Do you recreate God in your own idealized image?
There is a constant assumption in much of what I read that God shares the sensibilities, values and perspectives of the person writing. Comments on that trend probably reached their peak in those who wrote against the implicit belief in the 1800s that God was really a proper English gentleman. That is, people exposed to Christianity rebelled at the concept that God’s view as identical to the British managerial class of the 1800s.
But usually we do not question the base assumption. So, some see God being like Abraham, Isaac or Jacob, except without the slaves or plural wives, and without sheep to herd. The more educated drop the beard and robes and update God to his proper place as a relaxed professor at an Ivy League, with the same tastes, mores and values.
In every case, people recreate God into a tame Lion. Of course they agree with Aslan and C. S. Lewis that God is not a tame lion, at least as far as others are concerned, but when God says “For my thoughts are not your thoughts, neither are your ways my ways, saith the LORD” they know that what God is saying is that “I think just like you do, I’m talking to everyone else who hasn’t reached your degree of enlightenment.”
I would suggest that any time we become that comfortable in our perspectives, we are wrong.

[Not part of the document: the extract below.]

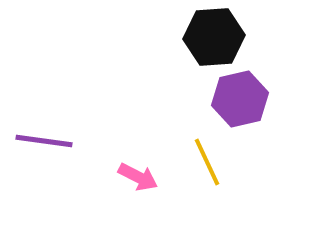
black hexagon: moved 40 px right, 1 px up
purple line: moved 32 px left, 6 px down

First, God has the perspectives that come with age. There are dramatic differences n the way a three year old child and a five year old child thinks. Differences between seven and twelve are dramatic. Between thirteen and twenty-one are such differences that thirteen year olds refuse to believe that they exist. The difference between eighteen and twenty-two is statistically significant. Twenty-six and thirty-two is a surprising gap, as is the change in perspective between forty and fifty. Anyone care to really believe that there are not the same differences between a hundred and a thousand, or a thousand and ten thousand?

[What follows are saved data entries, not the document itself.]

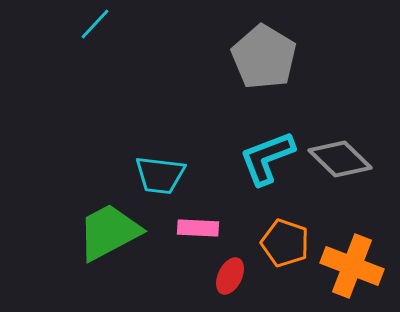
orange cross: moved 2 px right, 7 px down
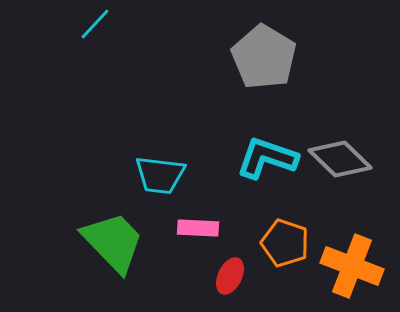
cyan L-shape: rotated 40 degrees clockwise
green trapezoid: moved 4 px right, 10 px down; rotated 74 degrees clockwise
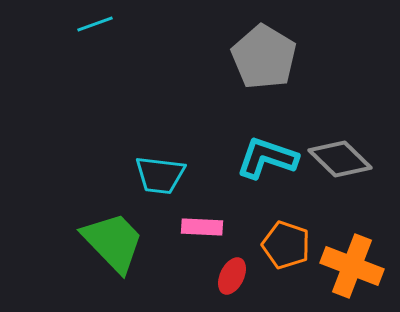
cyan line: rotated 27 degrees clockwise
pink rectangle: moved 4 px right, 1 px up
orange pentagon: moved 1 px right, 2 px down
red ellipse: moved 2 px right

Second, intelligence does surprising things to thoughts. Someone at an IQ of 90 thinks much differently than someone with an IQ of 120. 140 is a good deal different from 160. 160 is different from 170+ Extreme grief reduces functional intelligence for a while, and is an interesting experience in perspective, as are other things that have the same effect. I do not doubt that if God has an IQ of greater than 300 he thinks in dramatically different ways than we do.
Third, God sees and deals with inter relationships far more complex than we do. There may have been many reasons for the law of Moses, but one thing it did was keep the Jews from becoming assimilated before Christ came. It truly was a schoolmaster to bring them to where they could accept the Christ in that regard (and it is easy to forget that many did — in fact at one point all of the Church consisted of citizens of the kingdom of Judah).
I’ve written about affliction before, but if God has a similar view of our afflictions as it appears we would have looking back at them after only a thousand years, he might well conclude there were more important things than resolving them.
What is God, beyond a God of Miracles? I would suggest that God is someone who loves us, but of whom we can say “For as the heavens are higher than the earth, So are My ways higher than your ways And My thoughts than your thoughts.”
I think we are vastly mistaken when we think we know better than God, understand things more clearly, or can correlate all of the reasons for God’s commandments. What we need to know, to believe and to hope is that while we do not know the meaning of all things, we know that God loves his children.